Denver Newsroom, Aug 2, 2022 / 05:00 am
For 27 years, the Adorer Handmaids of the Blessed Sacrament and of Charity in Cúcuta, Colombia, have helped some 4,000 women escape human-trafficking networks at the city’s three border crossings to Venezuela.
The Adorer Sisters were founded in the mid-19th century by the Spanish St. María Micaela to help women leave prostitution. The home they run in Cúcuta was established 27 years ago by Sister María Soledad Arias, and it takes in women and adolescents who are victims of sex trafficking.
Although Colombia has eight official crossings with Venezuela — in addition to 74 informal trails — the main point of entry is through Cúcuta, where 94 percent enter on foot.
Consequently, this city is a strategic place to fight against human trafficking, since many women fall victim to these trafficking networks when trying to flee the economic crisis in Venezuela.
In a story posted on the Adorers website, Soledad, who is in charge of the home, said that when she asks “the girls why they came to Colombia,” they answer “because in Venezuela it’s worse. That they’re driven by hunger; they can’t find anything to give the children to eat; they lack opportunities and work.”
These nuns therefore play an essential role in the liberation of women who want to get their lives back after falling into prostitution and trafficking.
“It’s about alleviating the pain, listening to them, telling them that there is a God who loves them and who manifests himself in the Adorers because we were founded for them,” Soledad explained.
As part of the work to get them out of prostitution, the sisters provide job training to the young women so they can have a source of income.
Through listening centers such as the so-called “Anchor” or “Sparks” workshops, the sisters teach manual labor so the young women can learn a marketable skill to help them start their new life.
Upon completion of the workshop series, the women are given food and personal-hygiene items. Mothers are given supplies to care for their babies.
Workshops include sewing, cosmetology and beauty, corsetry, and jewelry making.
In their online story, the Adorers share the testimony of María Inés Herrero, who was freed from the human-trafficking networks thanks to the nuns and who is now dedicated to repaying that help by working with the sisters to help other young women out of prostitution.
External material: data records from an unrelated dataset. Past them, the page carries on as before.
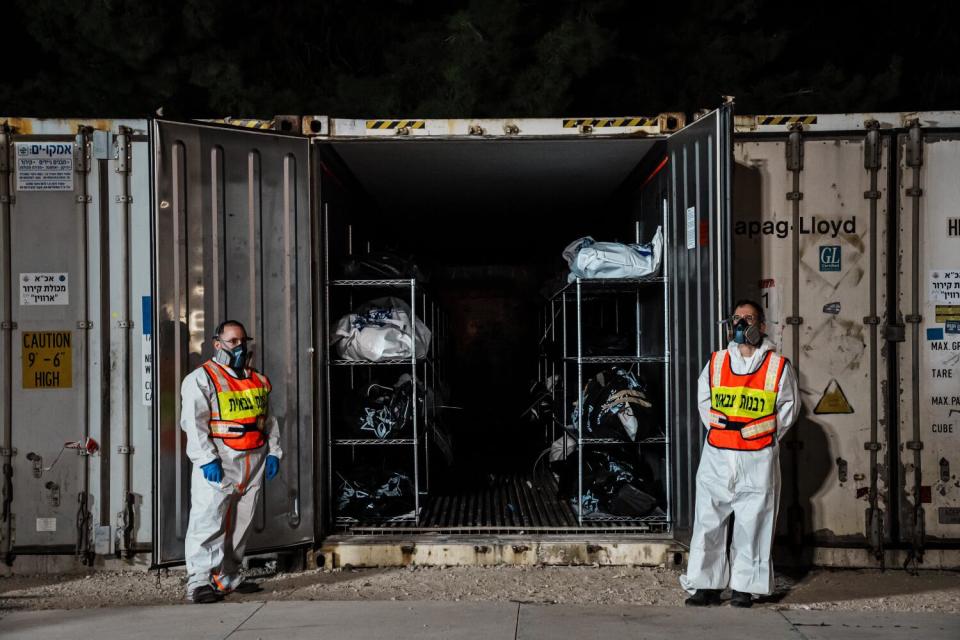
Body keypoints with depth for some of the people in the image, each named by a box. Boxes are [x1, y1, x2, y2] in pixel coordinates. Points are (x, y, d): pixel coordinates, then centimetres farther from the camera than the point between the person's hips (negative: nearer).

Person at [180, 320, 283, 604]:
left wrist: (273, 452, 11)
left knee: (241, 523, 10)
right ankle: (199, 582, -11)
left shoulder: (258, 381, 19)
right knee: (208, 521, -11)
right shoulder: (201, 379, -3)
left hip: (253, 463, 7)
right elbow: (193, 422, -11)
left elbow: (268, 419, 24)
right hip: (219, 464, -6)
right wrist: (207, 458, -19)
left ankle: (228, 578, 20)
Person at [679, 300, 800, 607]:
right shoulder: (716, 362, 8)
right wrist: (716, 424, 6)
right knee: (708, 521, 2)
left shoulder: (778, 366, 2)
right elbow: (704, 400, 19)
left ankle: (744, 587, 10)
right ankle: (707, 585, 9)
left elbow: (789, 407, 8)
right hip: (717, 456, 2)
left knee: (752, 524, 1)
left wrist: (766, 436, 0)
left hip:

“In 2009 I ended up being tricked by a job they told us about; they took us into prostitution [instead]. Coming to Colombia is hard because you don't have a family, there’s no work, and with time a woman ends up doing things that she doesn’t [think] she’s going to do,” she explained.
Herrero is now a fundamental piece in the work of the Adorers, taking the message of liberation from St. María Micaela to the young women who are on the street in Cúcuta and the surrounding area.
In addition, Herrero notes that along with the manual-labor training, the spiritual life, and the formation she receives from the sisters, she has been able to improve her relationship with her children. And she emphasizes that changing their lives is in the hands of these young women and that the Adorers will give them all the help they need.
“The change is that they begin to study, to make progress in other things, to become independent and not be dependent on other people. The sisters invite all the women who are going through difficult situations to come to the home, because their doors are open to everyone,” Herrero said.